Andımız, 23 Nisan 1933’te Türk siyasetçi ve doktor Reşit Galip tarafından yazıldı. Cumhuriyet 10. yılını doldururken 23 Nisan 1933 sabahı çocuklara okuduğu bu ant Çocuk Haftası’nın açılış konuşmasında tekrar edildi. Andımız, 1972 ve 1997 yılında çeşitli değişikliklere uğradı. Bazı bölümleri anlamını koruyacak şekilde değiştirildi. Reşit Galip 1923 yılında ise Mersin’e gelen Atatürk’ü, yaptığı konuşma ile etkiledi. 2 yıl sonra Atatürk’ün önerisiyle milletvekilliğine aday gösterildi. 1930’da Türk Ocakları’nın Türk Tarihi Tetkik Heyeti üyeliğine seçildi. Türk Ocakları’nın kapatıldıktan sonra yerine kurulan Halkevleri’nin kurulmasında etkin rol oynadı. Atatürk’le bazı fikri konularda çatışmalar yaşasa da 19 Eylül 1932’de Milli Eğitim Bakanı Reşit Saydam’ın yerine bakan olarak atandı. Ardından Türk Dil Kurumu’nun başkanlığını üstlendi.
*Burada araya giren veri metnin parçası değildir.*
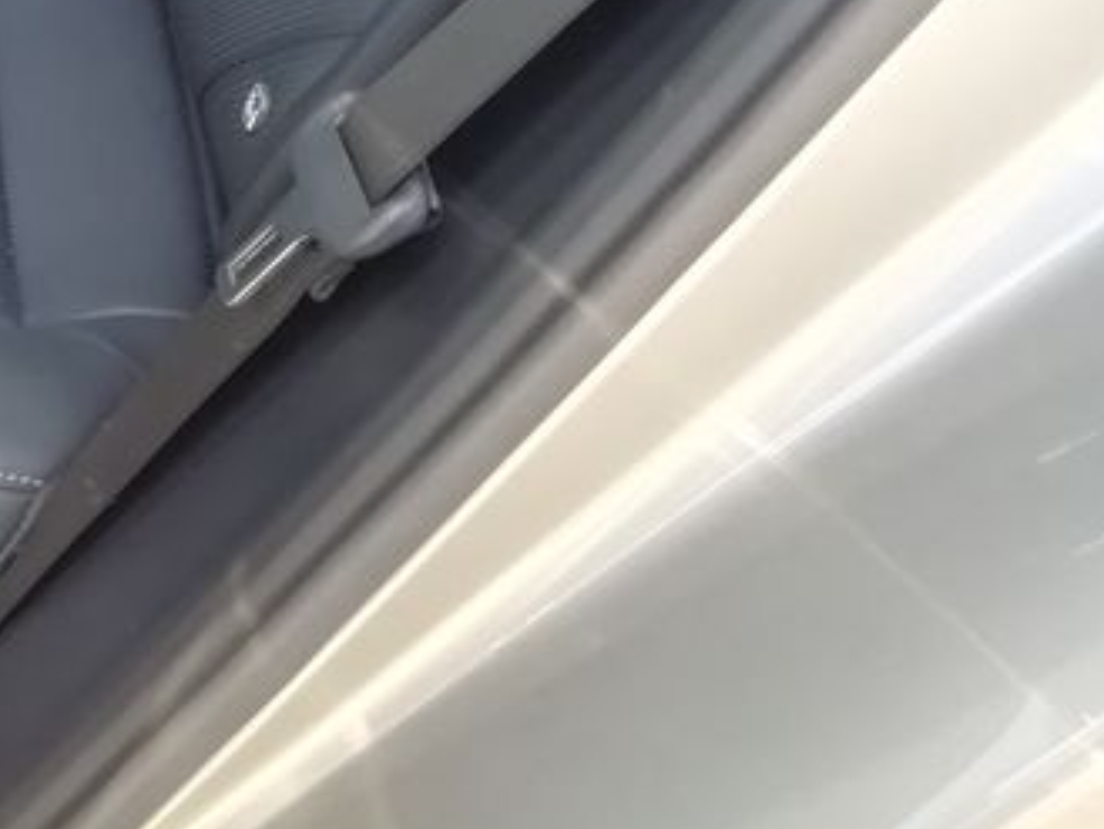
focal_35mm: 81
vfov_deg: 16.6
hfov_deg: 20.6
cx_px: -547
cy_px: -423
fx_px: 2584
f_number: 2.2
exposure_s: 1/33.3
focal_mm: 3.21
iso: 100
Birçok kişi onun adını 1933’te yazdığı ve aynı yıl 23 Nisan sabahı okuduğu Andımız ile tanıdı. Ancak Dünyanın sayılı müzeleri arasına giren Anadolu Medeniyetleri Müzesi onun bakanlığı döneminde tasarlandı. En büyük icraatı ise modern tarzda yükseköğretim ihtiyacını karşılamayan Darülfünun’un yerine, bu ihtiyacı karşılayacak okulların kurulmasını amaçlayan Üniversite Reformu oldu. Reşit Galip, bakanlıktan ayrıldıktan sonra rahatsızlığının zatürreye dönüşmesi sonucu 5 Mart 1934 günü hayatını kaybetti…

*

Atatürk’ün “Türk Ulusu” derken etnik temele dayanan bir anlayış ileri sürmediğini, bu bayrak altında ve bu topraklar da yaşayan bireyleri anlattığını biliyoruz. Ümmetten bir millet yaratılması belli ki bazı çevreleri rahatsız etti. “Bir ülkeyi parçalamak isterseniz, önce aidiyet duygusunu yok edersiniz”.  Bunu BOP projesinin mimarları, yeşil kuşak teorisyenleri söylüyor. Andımızı okuyan nesil vatanını, milletini seven, Ata’sını gösterdiği muasır medeniyetler seviyesine ulaşmak için çabalayan, yalanı, talanı bilmeyen, büyüklerine saygılı, küçüklerine sevgi dolu bir nesildi. Geçen zaman şunu gösterdi ki, ne kadar silinmek istense de, Türklük bilinci, vatan sevgisi, Atatürk sevgisi kalplerden, beyinlerden silinemiyor. İleri de tarih yazılırken tersi çabaları gösterenlerin nasıl yazılacağını siz değerli okuyucularımın takdirlerine bırakıyorum.